The women, members of the Shut It Down Affinity Group, used a chain and padlock to lock the entrance gate in Vernon on Aug. 30, 2011, and tethered themselves to the fence, group members said.

It was one of about 22 protests the group has mounted against the reactor’s continued operation in recent years. There have been five similar protests since the one that triggered the trespassing charges.


The six defendants were identified as Frances Crowe, 93, Nancy First, 82, and Patricia Wieland, 68, all of Northampton; Hattie Nestel, 73, of Athol; Ellen Graves, 69, of West Springfield; and Mary Kehler, also known as Betsey Corner, 64, of Colrain.

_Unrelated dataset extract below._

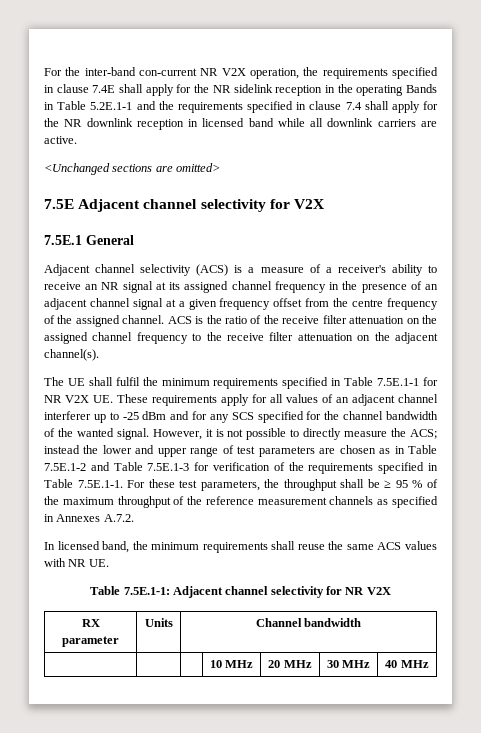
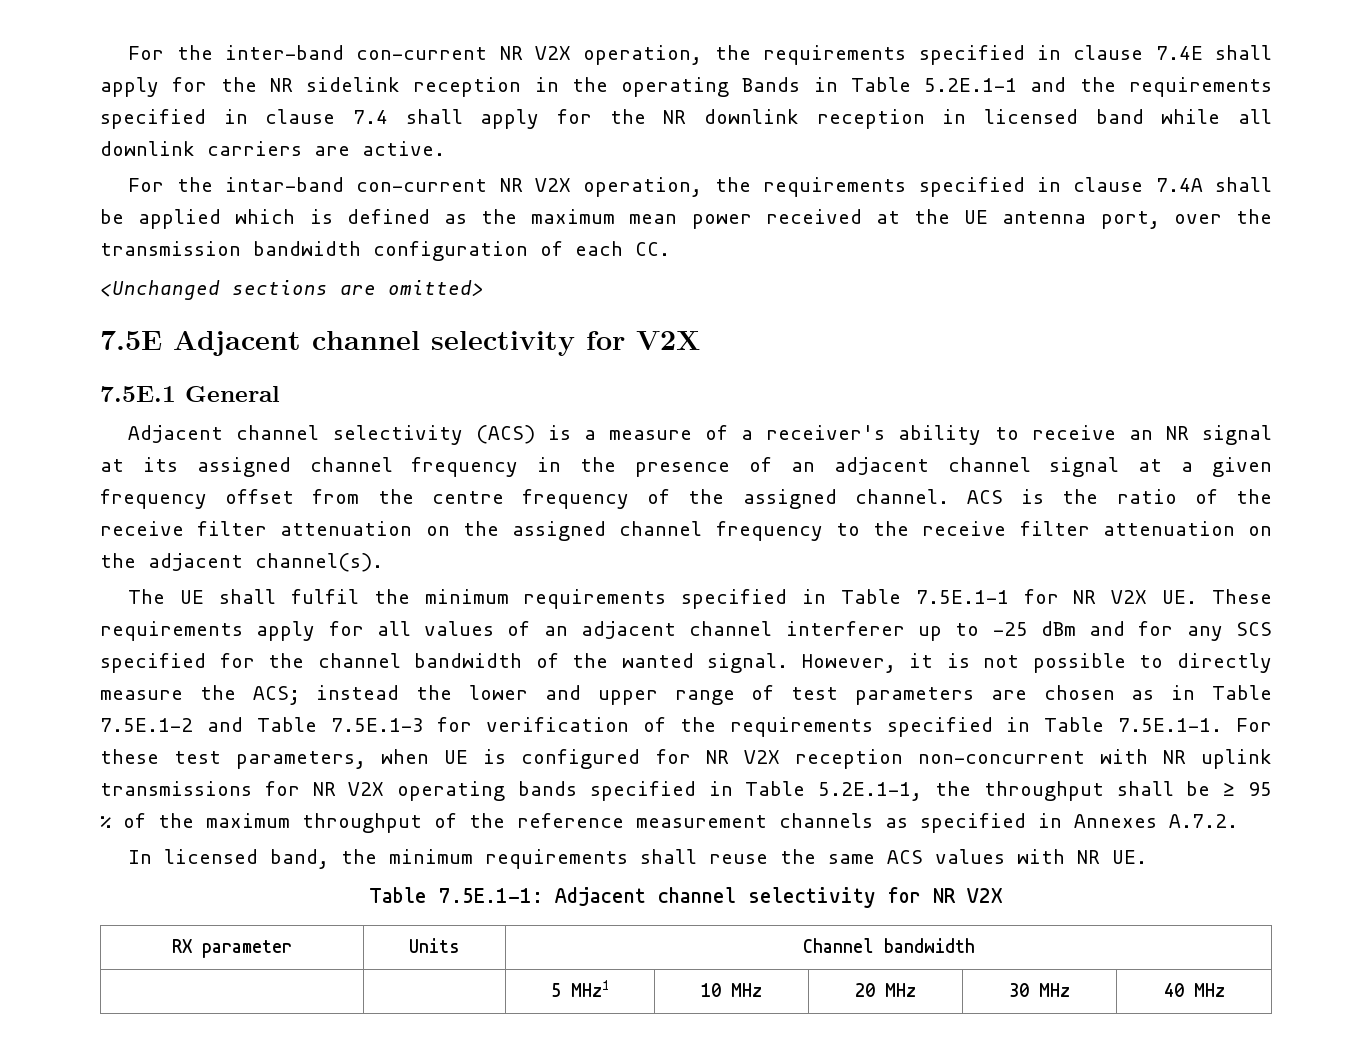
(77, 140) none -> [128,177,1272,197] [100,209,1272,229] [100,241,670,261] // For the intar-band con-current NR V2X operation, the requirements specified in clause 7.4A shall be applied which is defined as the maximum mean power received at the UE antenna port, over the transmission bandwidth configuration of each CC.
(260, 485) none -> [381,749,1272,769] [100,781,923,801] when UE is configured for NR V2X reception non-concurrent with NR uplink transmissions for NR V2X operating bands specified in Table 5.2E.1-1,
(362, 622) none -> [551,980,609,997] 5 MHz1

Neither Windham County State’s Attorney Tracy Kelly, nor her deputy, Steven Brown, would say why charges resulted from that protest and not any of the other roughly two dozen similar events in recent years.

‘‘Historically, the Windham County state’s attorney’s office has not filed charges against Vermont Yankee protesters,’’ Shriver said.

Crowe and Nestel said there was nothing unusual about their behavior at the plant gate compared with other protests. But they said Vernon Police Chief Mary Beth Hebert expressed displeasure that they would hold a protest two days after Irene caused widespread flooding, leaving public safety personnel spread thin.

Calls to Hebert’s office Wednesday seeking comment were not immediately returned.

If convicted, the defendants each face up to three months in jail and a $500 fine.

Crowe said she was pleased her Vermont activities were drawing a tougher reaction from authorities. ‘‘We are very honored. They’re finally taking us seriously and they’re taking us to trial,’’ Crowe said.